On 20 May 2019, the Charleston Post and Courier offered this: Here’s what it takes for a SC school to be the No. 1 public high school in the US. And here is what is newsworthy:
The news was out before the sound of the school announcement system crackled through the halls: Academic Magnet High, long regarded as the top-performing high school in South Carolina, had climbed to No. 1 in a national ranking of public high schools.
Just three days later, The State (Columbia, SC) reported: Richland 1’s elite elementary school is also its whitest and least impoverished. This coverage explains:
Like all parents, Sara McBride just wanted her son to get the best possible education.
That’s why she tried to get her son into Richland 1’s highest-ranked school: Brockman Elementary. A school where class sizes are small and teachers’ advanced degrees and experience nets them a higher average salary.

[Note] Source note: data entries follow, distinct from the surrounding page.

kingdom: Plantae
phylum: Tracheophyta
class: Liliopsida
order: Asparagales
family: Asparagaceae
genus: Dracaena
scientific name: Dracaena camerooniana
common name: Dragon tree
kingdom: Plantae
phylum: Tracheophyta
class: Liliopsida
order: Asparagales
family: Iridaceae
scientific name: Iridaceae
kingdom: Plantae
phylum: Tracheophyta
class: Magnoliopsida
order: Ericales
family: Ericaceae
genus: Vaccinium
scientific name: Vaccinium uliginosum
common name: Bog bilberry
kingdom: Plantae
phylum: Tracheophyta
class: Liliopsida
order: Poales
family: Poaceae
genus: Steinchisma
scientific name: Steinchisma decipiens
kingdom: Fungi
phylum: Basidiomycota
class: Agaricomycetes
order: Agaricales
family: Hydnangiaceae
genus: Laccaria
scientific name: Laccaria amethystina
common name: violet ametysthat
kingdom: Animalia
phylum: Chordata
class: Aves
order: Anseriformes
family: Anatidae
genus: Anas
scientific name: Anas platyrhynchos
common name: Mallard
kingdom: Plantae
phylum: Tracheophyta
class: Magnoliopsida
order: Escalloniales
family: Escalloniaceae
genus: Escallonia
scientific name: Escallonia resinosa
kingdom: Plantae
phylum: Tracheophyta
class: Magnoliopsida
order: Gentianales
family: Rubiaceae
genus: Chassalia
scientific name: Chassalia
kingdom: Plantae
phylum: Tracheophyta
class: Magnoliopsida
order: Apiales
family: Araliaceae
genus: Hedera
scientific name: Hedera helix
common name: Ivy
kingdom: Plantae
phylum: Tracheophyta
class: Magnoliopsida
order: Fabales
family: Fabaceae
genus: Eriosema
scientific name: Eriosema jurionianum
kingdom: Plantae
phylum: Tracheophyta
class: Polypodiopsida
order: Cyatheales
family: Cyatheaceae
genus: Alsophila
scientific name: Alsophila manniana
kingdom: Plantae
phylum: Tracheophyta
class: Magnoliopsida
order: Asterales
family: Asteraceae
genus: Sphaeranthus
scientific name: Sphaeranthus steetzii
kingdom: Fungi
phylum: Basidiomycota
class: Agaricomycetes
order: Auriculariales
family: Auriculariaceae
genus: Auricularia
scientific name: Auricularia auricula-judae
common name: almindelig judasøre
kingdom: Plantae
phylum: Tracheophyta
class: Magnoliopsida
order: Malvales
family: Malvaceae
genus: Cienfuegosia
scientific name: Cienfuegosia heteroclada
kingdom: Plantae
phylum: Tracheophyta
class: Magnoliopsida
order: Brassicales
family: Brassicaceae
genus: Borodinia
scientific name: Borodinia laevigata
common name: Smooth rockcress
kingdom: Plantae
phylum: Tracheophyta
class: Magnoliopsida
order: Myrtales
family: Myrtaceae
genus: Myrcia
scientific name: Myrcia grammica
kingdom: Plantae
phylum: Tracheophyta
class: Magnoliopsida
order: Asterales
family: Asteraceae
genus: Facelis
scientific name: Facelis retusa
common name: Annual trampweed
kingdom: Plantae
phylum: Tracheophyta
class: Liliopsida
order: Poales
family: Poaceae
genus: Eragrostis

The South Carolina Department of Education provides for 1270 public schools in the state a Poverty Index; for 2018, Academic Magnet High is the #1 least impoverished school in the entire state, and Brockman Elementary is #57, placing these two celebrated schools in the top 4.5% of all schools in the state in terms of extremely low poverty as well as disproportionate racial imbalances (Brockman is 75% white and AMH has only 3.5% black enrollment).
SC as a state ranks in the bottom ten of high-poverty states (about an 18% poverty rate) and has a relatively high percentage of black citizens (28%) as well as about 5-6% Hispanic/Latinx.
Across the U.S., there are some harsh facts about measurable student outcomes and demographics of students being served. Race, socioeconomic status, first language, and special needs are all highly correlated with those measurable outcomes.
High poverty, majority-minority schools with high percentages of ELL and special needs students have historically low test scores.
Therefore, these rankings and labels such as “elite” are gross misrepresentations of school quality.
Imagine if we had some hospitals that admitted only well patients and then ranked those against the hospitals serving curably sick patients as well as hospitals only admitting the terminally ill.
Can you guess how they would rank if we used health of the patients as the data for ranking?
This is more than just a problem of semantics, but to be blunt, these schools are not elite; they are selective—one overtly (AMHS) and one indirectly (BE).
These rankings and then the media coverage that perpetuates the rankings mask some powerful and essential facts that if confronted could help drive substantial social and educational reform that would serve students in SC much more directly.
First, public schools are primarily a reflection of the communities they serve; high-poverty communities have high-poverty schools, and both the communities and those schools suffer under enormous burdens related to a wide array of inequities linked to racism and poverty.
Second, schools almost never change the burdens of those communities. In fact, formal schooling has structures that tend to perpetuate and even intensify the inequities of high-poverty and racial minority communities—inequitable discipline policies, tracking, inequitable teacher assignment, inability to attract and retain experienced and certified teachers.
Magnet (AMHS) and choice (BE) mechanisms work to increase inequity because affluent and privileged students are over-served while poor students, racial minorities, ELL, and special needs students are systematically excluded through direct and invisible structures (choice, for example, often requires parents who can provide transportation and the time needed for transportation).
Conversely, poor students and racial minorities are over-identified as having special needs while also being under-identified in other sorting structures such as gifted and talented.
In-school inequities also include that wealthy and white student are more often served by experienced and certified teachers while sitting in classes with lower student/teacher ratios (typically correlated with being in Advanced Placement or International Baccalaureate tracks). High-poverty students and racial minority students experience just the opposite—inexperienced and un-/under-certified teachers and high student/teacher ratios as well as more remedial and test-prep courses.
Continuing to rank schools while also maintaining a disproportionate concern for narrow data (test scores) serves only to misrepresent how well students are learning, how well schools are serving their students, and how our policies and practices are in fact guaranteeing success and failure for children born into privilege or disadvantage through no effort or fault of their own.
The real news in the two articles above is that SC has a long history of political malfeasance—a lack of political will—and a compliant media that simply refuse to label racism and classism for what they are.